Microsoft Defender for Endpoint (formerly Microsoft Defender ATP)

Live Protection works well, it almost renders scheduled scans pointless.
Vulnerability management is a nice feature. It allows for vulnerabilities to be factored in for an overall exposure score.
Secure Score .
We utilize EDR as well. It makes easier for our Incident Response team to built a timeline. We're using Defender more when it comes to IR.

[Microsoft Defender is a] great product for standard office users. It does not become a resource hog, yet does the job well.

Small or large organizations will benefit from using MDE. They need to provide a way to buy MDE as a standalone add-on product not only make it a bundled feature in Microsoft 365 E5. I wish it had the ability to deploy updates to 3rd party apps when the vulnerability scanner discovers a vulnerability. Currently, I have to use a 3rd party tool to address this gap.

The first time I tried to onboard my macOS endpoints to MDE I struggled for quite a bit. I had to reach out to Microsoft's MDE support team. The tech was very helpful in walking me through the steps during a screen share session.

Microsoft Defender Advanced Threat Protection is the perfect solution for a company that is completely invested in a Microsoft environment. We have Windows 10 machines joining our Azure Active Directory. We use Exchange Online for emails, and it feels like Defender ATP gives you visibility into each and every corner of our environment. It's super lightweight and fairly easy to deploy (though we had some isolated difficulties), and end users seem to not notice it, which is, in my opinion, a very positive thing.

Where it may not be great is in mixed-OS environments. It requires a bit of determination to get ATP installed on OSX or Linux. While these platforms do get fewer viruses in general, it's good to have the layer of visibility and security for web and browser based threats.

Every time I've had a question or a problem, I was able to get it addressed quickly. Microsoft has a huge database for ATP support, and it has contained 90% of what I have looked for. It was a lifesaver during initial setup.

In my opinion, It is well suited for small start-ups and entrepreneurs who have just started doing business. But when the amount of client data that you hold increases, you should not completely rely on Windows Defender. Another paid antivirus will definitely be recommended. But, I think they have really stepped up their game recently in terms of updating the software and virus definitions.

I gave it a 7 out of 10 as I feel that there is still a lot of room for improvement. I remember how back in the day the software was looked down upon because of it being an unreliable and inefficient antivirus. But, Microsoft has really put in the hard work and made it worthy for it to be comparable to all the other security services out there.
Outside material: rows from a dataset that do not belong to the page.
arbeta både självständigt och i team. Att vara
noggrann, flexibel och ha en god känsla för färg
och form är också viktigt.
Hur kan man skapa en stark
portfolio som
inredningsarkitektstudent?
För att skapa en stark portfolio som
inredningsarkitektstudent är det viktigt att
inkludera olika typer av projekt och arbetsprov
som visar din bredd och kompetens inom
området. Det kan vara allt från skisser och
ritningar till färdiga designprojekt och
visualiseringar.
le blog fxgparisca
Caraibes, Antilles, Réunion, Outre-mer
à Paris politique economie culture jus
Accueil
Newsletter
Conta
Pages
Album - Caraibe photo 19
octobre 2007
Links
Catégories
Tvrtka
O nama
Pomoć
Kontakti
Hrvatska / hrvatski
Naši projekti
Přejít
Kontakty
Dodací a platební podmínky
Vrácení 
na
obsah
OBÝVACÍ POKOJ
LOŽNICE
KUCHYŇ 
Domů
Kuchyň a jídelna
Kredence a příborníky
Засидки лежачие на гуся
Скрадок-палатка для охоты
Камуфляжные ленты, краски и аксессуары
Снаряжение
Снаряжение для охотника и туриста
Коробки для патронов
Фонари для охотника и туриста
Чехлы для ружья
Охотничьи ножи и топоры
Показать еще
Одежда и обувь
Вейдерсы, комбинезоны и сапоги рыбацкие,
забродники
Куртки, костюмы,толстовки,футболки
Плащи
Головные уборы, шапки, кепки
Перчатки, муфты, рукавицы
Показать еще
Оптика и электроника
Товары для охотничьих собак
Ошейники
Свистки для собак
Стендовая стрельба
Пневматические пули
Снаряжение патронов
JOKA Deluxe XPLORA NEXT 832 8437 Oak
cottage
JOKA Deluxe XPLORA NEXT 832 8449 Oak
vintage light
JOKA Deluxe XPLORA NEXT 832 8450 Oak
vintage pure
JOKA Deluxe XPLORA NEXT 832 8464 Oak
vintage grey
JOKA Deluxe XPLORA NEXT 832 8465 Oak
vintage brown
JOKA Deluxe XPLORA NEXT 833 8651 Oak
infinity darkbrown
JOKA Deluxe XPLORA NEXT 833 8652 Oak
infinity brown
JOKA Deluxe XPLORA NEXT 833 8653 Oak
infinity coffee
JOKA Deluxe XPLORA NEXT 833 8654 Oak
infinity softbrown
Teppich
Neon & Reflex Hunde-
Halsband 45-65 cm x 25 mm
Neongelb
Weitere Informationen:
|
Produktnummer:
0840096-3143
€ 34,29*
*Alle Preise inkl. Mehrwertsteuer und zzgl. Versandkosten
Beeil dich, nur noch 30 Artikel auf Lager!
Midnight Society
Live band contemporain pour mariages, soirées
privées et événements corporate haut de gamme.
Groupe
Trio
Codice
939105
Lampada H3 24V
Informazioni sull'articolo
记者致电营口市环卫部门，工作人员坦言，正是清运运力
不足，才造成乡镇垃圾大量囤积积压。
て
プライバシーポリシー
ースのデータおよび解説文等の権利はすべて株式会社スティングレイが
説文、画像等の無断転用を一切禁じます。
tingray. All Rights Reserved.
MS ATP is great for any organization that wants to protect itself from AV, malware, spyware, and ransomware threats. I can't imagine any organization doing without an AV protection provider. Small deployment can get expensive compared to the competition.

MS ATP has great integration into the MS Product line but some 3rd party application throws false-positive results. For smaller deployments, MS ATP can be expensive compared to 3rd party providers. But overall the performance and detection have been great with MS ATP.

It would be well suited in an environment where most all your endpoints are Windows-based computers, as Windows Defender is already built into the operating system, so there is no client to have to worry about installing. It also will make the management of endpoints easier on the server side, if most all machines are Windows-based.

It might be less of ideal solution if a company/organization were looking for something more robust, or had a lot more features/configuration settings. It also might be less ideal for a company/organization that was looking for a product that didn't have a high detection rate of false positives

Overall support is really good for this product. Since it's a Microsoft product, you will get good support from a number of different resources, including knowledgebase articles on the web, support from Microsoft technicians, and documentation (which tends to very thorough). Also, there is a vast user support community for this product, so user support forums would also be another valuable channel to get help if needed. I don't envision too many people will have issues/problems with the product, as it tends to run good overall.

Windows Defender is highly recommended for company employee's computers because it will be able to detect most viruses and protect files well without slowing down the computer. I recommend using it with Windows 10 as it is already natively in the system and works very well on it, and is always updating on Windows updates.